■ MATERIAL PROVIDED:

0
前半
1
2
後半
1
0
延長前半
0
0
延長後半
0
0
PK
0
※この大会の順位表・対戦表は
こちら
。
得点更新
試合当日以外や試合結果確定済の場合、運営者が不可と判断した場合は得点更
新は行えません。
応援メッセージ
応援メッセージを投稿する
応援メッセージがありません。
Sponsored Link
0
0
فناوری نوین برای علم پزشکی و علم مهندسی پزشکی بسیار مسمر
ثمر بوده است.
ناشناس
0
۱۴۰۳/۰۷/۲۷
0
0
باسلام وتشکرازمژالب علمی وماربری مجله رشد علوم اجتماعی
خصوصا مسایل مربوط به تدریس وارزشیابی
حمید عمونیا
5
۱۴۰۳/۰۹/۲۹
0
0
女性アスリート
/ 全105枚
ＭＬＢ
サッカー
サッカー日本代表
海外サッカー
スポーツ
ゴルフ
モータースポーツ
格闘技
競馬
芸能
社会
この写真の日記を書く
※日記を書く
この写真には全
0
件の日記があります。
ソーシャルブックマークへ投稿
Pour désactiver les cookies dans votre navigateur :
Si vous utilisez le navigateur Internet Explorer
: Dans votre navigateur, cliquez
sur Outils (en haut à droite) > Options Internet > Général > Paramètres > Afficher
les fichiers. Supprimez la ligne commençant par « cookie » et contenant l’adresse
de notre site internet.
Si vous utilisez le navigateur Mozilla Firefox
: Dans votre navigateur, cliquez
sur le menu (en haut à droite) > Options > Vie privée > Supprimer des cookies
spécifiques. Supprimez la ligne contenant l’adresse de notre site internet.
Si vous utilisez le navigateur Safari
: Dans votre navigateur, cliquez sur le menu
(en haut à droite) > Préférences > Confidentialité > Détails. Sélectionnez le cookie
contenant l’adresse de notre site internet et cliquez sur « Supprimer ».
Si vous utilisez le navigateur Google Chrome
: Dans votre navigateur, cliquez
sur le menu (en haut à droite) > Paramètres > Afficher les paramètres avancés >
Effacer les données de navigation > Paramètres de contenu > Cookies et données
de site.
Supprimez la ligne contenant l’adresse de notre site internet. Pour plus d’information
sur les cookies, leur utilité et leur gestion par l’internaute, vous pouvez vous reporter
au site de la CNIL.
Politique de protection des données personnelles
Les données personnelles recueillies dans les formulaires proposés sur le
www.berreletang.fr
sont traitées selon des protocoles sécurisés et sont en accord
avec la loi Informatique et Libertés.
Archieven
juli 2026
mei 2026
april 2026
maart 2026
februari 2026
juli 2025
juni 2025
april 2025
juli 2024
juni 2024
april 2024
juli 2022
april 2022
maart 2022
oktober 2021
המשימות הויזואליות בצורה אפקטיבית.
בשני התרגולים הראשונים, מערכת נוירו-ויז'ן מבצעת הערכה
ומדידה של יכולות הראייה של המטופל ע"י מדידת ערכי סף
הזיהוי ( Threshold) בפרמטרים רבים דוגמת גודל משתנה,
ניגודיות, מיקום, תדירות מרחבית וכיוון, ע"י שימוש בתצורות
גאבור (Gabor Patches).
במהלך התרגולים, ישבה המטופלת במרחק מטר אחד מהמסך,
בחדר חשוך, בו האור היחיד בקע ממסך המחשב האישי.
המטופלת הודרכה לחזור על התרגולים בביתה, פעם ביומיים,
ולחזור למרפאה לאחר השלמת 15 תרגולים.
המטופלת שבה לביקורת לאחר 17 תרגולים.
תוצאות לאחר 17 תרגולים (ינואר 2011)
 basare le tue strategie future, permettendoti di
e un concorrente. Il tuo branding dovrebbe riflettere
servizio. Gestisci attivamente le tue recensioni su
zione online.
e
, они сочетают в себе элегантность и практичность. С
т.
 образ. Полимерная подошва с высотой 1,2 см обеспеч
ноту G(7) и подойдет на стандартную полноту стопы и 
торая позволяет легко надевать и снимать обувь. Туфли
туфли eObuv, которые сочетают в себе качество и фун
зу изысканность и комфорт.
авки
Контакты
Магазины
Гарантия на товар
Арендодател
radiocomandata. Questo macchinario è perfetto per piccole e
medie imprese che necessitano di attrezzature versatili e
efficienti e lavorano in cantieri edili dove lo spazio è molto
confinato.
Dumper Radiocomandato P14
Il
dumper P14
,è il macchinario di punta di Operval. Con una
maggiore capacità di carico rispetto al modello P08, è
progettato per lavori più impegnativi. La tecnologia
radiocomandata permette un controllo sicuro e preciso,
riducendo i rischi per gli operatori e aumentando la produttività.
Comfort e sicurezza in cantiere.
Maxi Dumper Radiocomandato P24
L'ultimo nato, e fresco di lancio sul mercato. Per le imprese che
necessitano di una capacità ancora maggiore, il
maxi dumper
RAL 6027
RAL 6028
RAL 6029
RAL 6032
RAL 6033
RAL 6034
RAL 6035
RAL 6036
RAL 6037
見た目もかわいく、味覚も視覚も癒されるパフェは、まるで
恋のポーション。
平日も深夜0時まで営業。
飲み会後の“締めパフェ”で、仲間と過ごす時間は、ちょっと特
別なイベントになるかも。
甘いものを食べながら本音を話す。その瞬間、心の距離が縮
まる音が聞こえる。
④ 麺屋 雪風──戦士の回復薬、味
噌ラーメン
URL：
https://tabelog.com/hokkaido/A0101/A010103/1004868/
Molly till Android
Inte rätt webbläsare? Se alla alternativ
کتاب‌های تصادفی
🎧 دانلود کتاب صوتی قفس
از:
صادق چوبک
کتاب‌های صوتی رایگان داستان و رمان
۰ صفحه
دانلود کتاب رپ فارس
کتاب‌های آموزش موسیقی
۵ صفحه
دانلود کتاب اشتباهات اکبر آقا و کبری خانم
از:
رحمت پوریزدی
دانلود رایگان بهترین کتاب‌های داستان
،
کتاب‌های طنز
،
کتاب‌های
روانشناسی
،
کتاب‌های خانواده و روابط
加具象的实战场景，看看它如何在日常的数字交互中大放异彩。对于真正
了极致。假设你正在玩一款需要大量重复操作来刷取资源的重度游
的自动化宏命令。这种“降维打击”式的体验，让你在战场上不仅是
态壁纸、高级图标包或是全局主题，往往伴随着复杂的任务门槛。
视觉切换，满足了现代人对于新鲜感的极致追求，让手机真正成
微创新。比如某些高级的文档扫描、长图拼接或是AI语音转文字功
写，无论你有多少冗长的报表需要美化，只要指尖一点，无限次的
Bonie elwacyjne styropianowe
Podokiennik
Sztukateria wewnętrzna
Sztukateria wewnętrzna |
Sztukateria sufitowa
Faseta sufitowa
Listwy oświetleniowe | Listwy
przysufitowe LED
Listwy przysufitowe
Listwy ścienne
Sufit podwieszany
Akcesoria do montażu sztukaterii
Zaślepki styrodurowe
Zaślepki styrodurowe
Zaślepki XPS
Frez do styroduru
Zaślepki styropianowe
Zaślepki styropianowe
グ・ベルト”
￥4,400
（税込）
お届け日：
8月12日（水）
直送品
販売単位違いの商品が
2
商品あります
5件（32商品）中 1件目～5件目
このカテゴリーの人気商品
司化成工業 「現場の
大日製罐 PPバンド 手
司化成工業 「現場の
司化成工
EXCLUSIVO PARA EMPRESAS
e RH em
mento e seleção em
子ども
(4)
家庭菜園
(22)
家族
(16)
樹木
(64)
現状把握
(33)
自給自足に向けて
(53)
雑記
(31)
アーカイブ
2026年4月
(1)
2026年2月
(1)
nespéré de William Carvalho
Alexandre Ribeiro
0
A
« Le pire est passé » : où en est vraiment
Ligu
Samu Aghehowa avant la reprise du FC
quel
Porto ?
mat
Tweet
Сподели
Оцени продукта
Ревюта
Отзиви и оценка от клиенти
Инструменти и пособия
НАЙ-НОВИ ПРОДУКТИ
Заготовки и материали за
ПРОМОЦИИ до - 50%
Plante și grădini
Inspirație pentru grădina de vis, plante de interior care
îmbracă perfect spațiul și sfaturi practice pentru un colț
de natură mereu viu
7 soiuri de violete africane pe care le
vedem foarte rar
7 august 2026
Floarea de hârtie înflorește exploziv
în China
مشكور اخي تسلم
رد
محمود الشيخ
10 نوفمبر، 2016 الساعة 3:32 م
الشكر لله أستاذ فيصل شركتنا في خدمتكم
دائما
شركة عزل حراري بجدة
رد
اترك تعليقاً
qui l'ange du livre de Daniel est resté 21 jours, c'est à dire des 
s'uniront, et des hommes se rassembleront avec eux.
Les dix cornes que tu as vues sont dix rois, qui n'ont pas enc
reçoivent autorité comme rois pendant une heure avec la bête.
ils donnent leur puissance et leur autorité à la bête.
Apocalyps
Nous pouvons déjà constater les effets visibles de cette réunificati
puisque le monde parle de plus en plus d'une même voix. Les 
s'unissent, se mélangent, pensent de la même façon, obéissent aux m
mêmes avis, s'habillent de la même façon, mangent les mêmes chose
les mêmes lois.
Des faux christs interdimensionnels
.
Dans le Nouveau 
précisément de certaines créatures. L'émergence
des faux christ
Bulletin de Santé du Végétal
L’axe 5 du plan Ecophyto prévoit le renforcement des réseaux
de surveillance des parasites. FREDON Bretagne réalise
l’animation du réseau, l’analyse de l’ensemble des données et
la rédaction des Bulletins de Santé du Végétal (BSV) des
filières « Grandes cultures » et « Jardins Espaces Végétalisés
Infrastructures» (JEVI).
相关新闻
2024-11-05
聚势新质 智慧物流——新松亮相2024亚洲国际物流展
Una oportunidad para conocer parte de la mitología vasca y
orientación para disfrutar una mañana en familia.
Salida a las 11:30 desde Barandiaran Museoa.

■ YOUR OBJECTIVE:
Take the listing above and repeat exactly the lines from the one containing "Si vous utilisez le navigateur Safari" through the one containing "גאבור (Gabor Patches).", both included.

■ RESPONSE:
Si vous utilisez le navigateur Safari
: Dans votre navigateur, cliquez sur le menu
(en haut à droite) > Préférences > Confidentialité > Détails. Sélectionnez le cookie
contenant l’adresse de notre site internet et cliquez sur « Supprimer ».
Si vous utilisez le navigateur Google Chrome
: Dans votre navigateur, cliquez
sur le menu (en haut à droite) > Paramètres > Afficher les paramètres avancés >
Effacer les données de navigation > Paramètres de contenu > Cookies et données
de site.
Supprimez la ligne contenant l’adresse de notre site internet. Pour plus d’information
sur les cookies, leur utilité et leur gestion par l’internaute, vous pouvez vous reporter
au site de la CNIL.
Politique de protection des données personnelles
Les données personnelles recueillies dans les formulaires proposés sur le
www.berreletang.fr
sont traitées selon des protocoles sécurisés et sont en accord
avec la loi Informatique et Libertés.
Archieven
juli 2026
mei 2026
april 2026
maart 2026
februari 2026
juli 2025
juni 2025
april 2025
juli 2024
juni 2024
april 2024
juli 2022
april 2022
maart 2022
oktober 2021
המשימות הויזואליות בצורה אפקטיבית.
בשני התרגולים הראשונים, מערכת נוירו-ויז'ן מבצעת הערכה
ומדידה של יכולות הראייה של המטופל ע"י מדידת ערכי סף
הזיהוי ( Threshold) בפרמטרים רבים דוגמת גודל משתנה,
ניגודיות, מיקום, תדירות מרחבית וכיוון, ע"י שימוש בתצורות
גאבור (Gabor Patches).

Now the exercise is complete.